The accuracy of it steals my breath. He sees too much. Remembers too much. He always has.

“That’s not?—”

“You got lucky.”

He’s advancing now. I’m backing up. My shoulder blades hit the wall.

“Luck runs out, Cassie. I’ve buried people who got lucky. I’ve zipped body bags closed over people who thought they knew better. Good people. Smart people. People who had everything to live for and died anyway because they made one wrong call.”

“I’m still here.”

“Barely.” He’s close now. Too close. “You’re here because I move fast. You’re here because that rappel line held when it shouldn’t have, and those bullets missed when they shouldn’t have. You’re here because of a dozen factors you can’t control and can’t count on happening again.”

“So what do you want? An apology?” The words come out hot, defensive. “Fine. I’m sorry I didn’t sit in that room like a good little package while you waited for permission to act.”

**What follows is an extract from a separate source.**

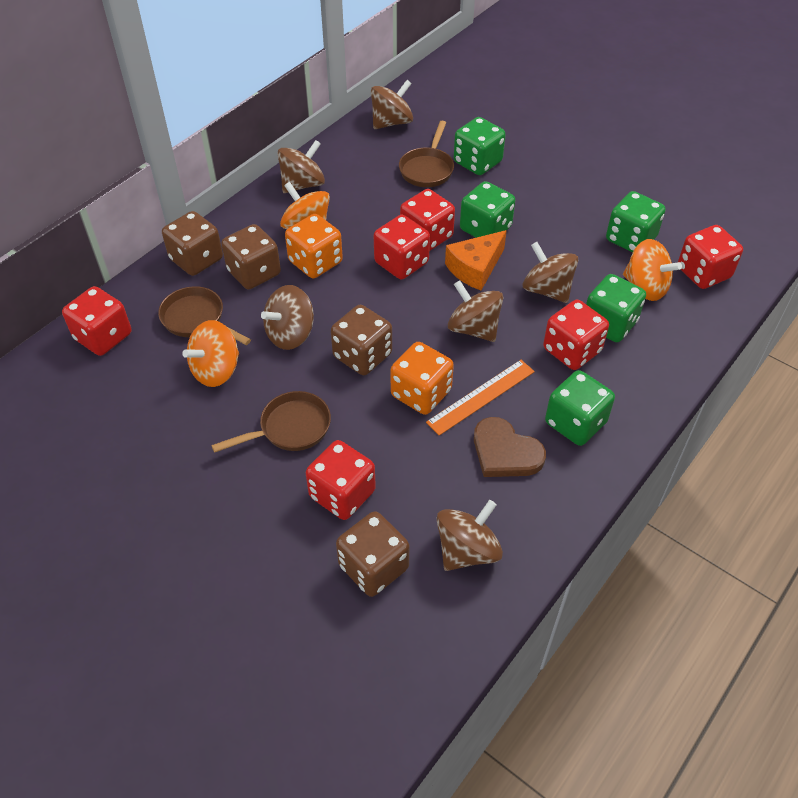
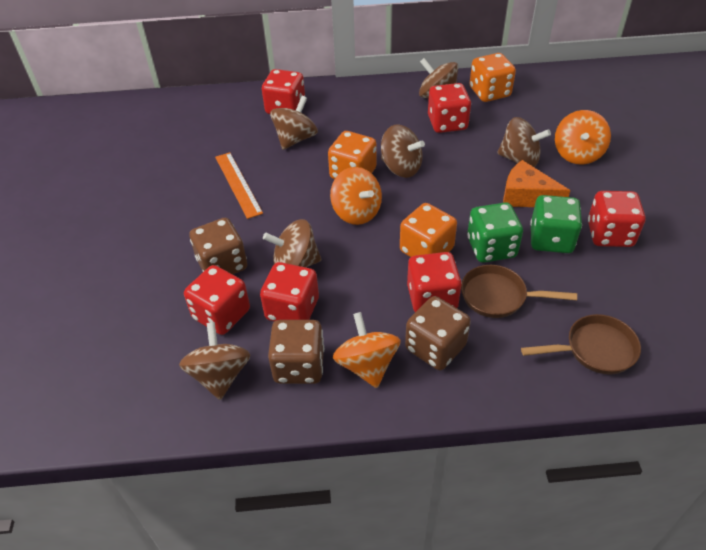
brown dice: 4 -> 3
brown heart: 1 -> 0
brown pan: 3 -> 2
green dice: 5 -> 2
orange dice: 2 -> 3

“This isn’t a courtroom.” He’s in my space now. Close enough that I can smell him—sweat and adrenaline and something darker underneath. “You don’t get to object. You don’t get to file motions. You don’t get to introduce surprise evidence. Out here, you do what I say, when I say it, or you die.”

“And what if what you say is wrong?”

“Then I’m wrong. But at least you’re alive to complain about it.”

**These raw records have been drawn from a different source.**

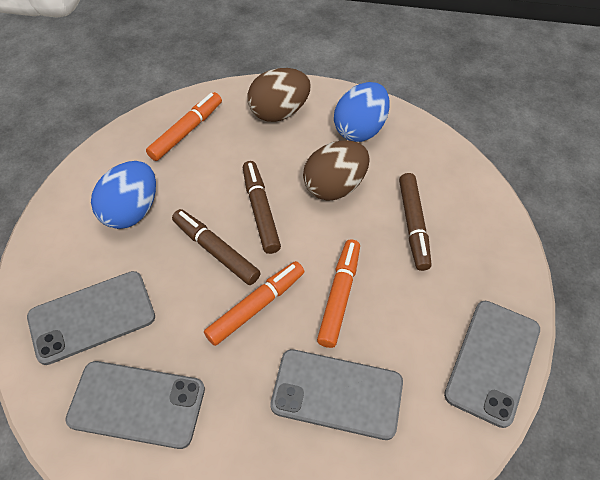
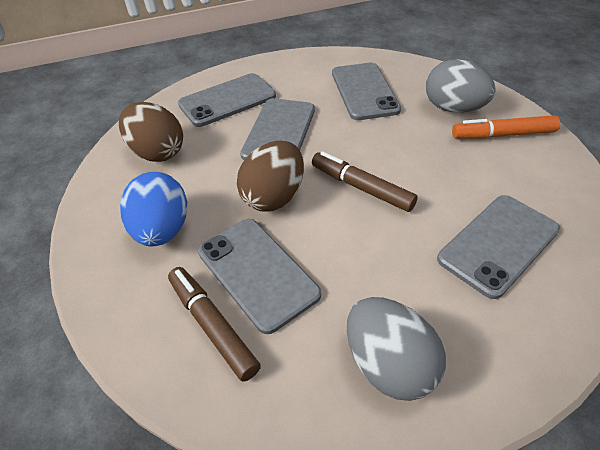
blue egg: 2 -> 1
brown marker: 3 -> 2
grey egg: 0 -> 2
grey phone: 4 -> 5
orange marker: 3 -> 1

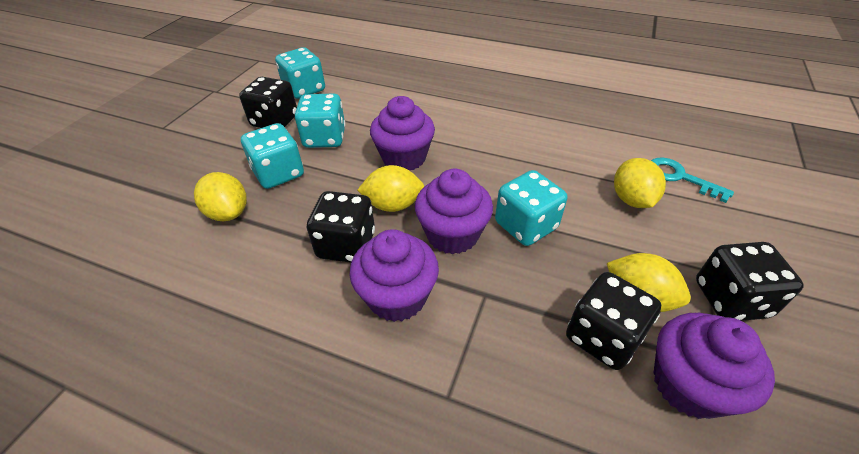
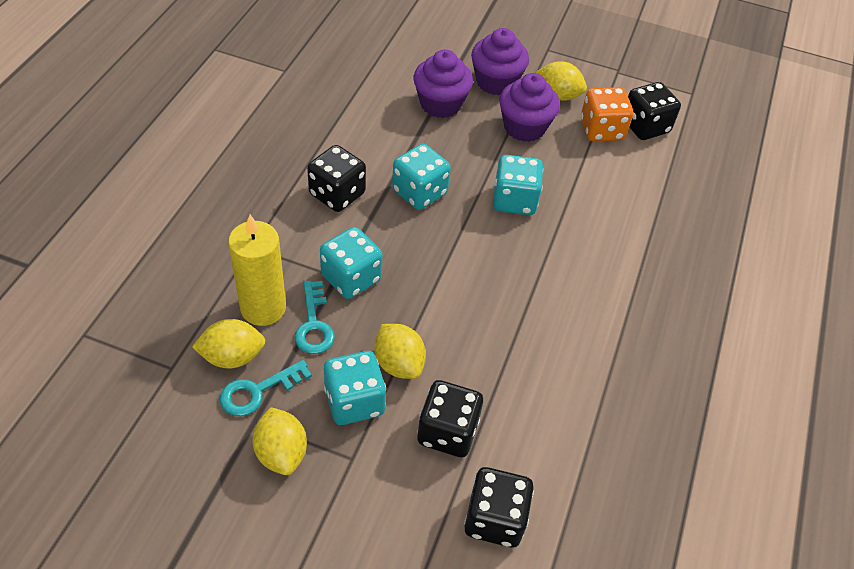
orange dice: 0 -> 1
purple cupcake: 4 -> 3
turquoise key: 1 -> 2
yellow candle: 0 -> 1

“That’s not good enough.” I push back from the wall, forcing him to give ground. He doesn’t. “I’m not going to spend the rest of this nightmare being a passenger. I have skills. I have a brain. I found a real lead while you were waiting for your team to call.”

“A lead that almost got you killed.”

“A lead that gives us a target. A location. A name.” I jab my finger into his chest. “Julianna Stratton. CEO of Stratton Financial. Signed off on Class 4 biological assets. That’s not nothing. That’s the first real connection between the money and whatever Phoenix is actually protecting.”

He catches my wrist. Holds it. His grip is iron, not painful but absolute.

“You’re right.” His voice is quiet now. Deadly. “It’s not nothing. It’s a thread. And you tugged on it without any idea what was attached to the other end.” He pushes forward.

I back up until I’m against the wall. Nowhere else to go.

Then his fist suddenly slams into the drywall beside my head.

I flinch. Can’t help it. The plaster cracks, raining white dust onto my shoulder.

His other hand plants on the wall, caging me. His body is a furnace of heat and fury inches from mine. His chest heaves with ragged breaths.

He looks down. Squeezes his eyes shut. His jaw works, grinding something back—words or violence or the jagged edge of whatever’s tearing him apart.

When he looks up again, his eyes are burning.

“You want to know what I felt when that door blew in?” The words are raw. Wrecked. “When I saw them coming?”

I can’t breathe.

“I felt everything I buried in 2019. I felt her. I felt the phone call. I felt the fucking canyon.”